◆ **PROBLEM TO WORK ON**:
Copy every line of the rows below, keeping each one unchanged.

═════ INPUT FOR THIS TASK ═════

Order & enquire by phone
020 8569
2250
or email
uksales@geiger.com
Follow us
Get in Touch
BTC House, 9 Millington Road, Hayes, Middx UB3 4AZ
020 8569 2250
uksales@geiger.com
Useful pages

═════

◆ **REPLY TO THE TASK**:
Order & enquire by phone
020 8569
2250
or email
uksales@geiger.com
Follow us
Get in Touch
BTC House, 9 Millington Road, Hayes, Middx UB3 4AZ
020 8569 2250
uksales@geiger.com
Useful pages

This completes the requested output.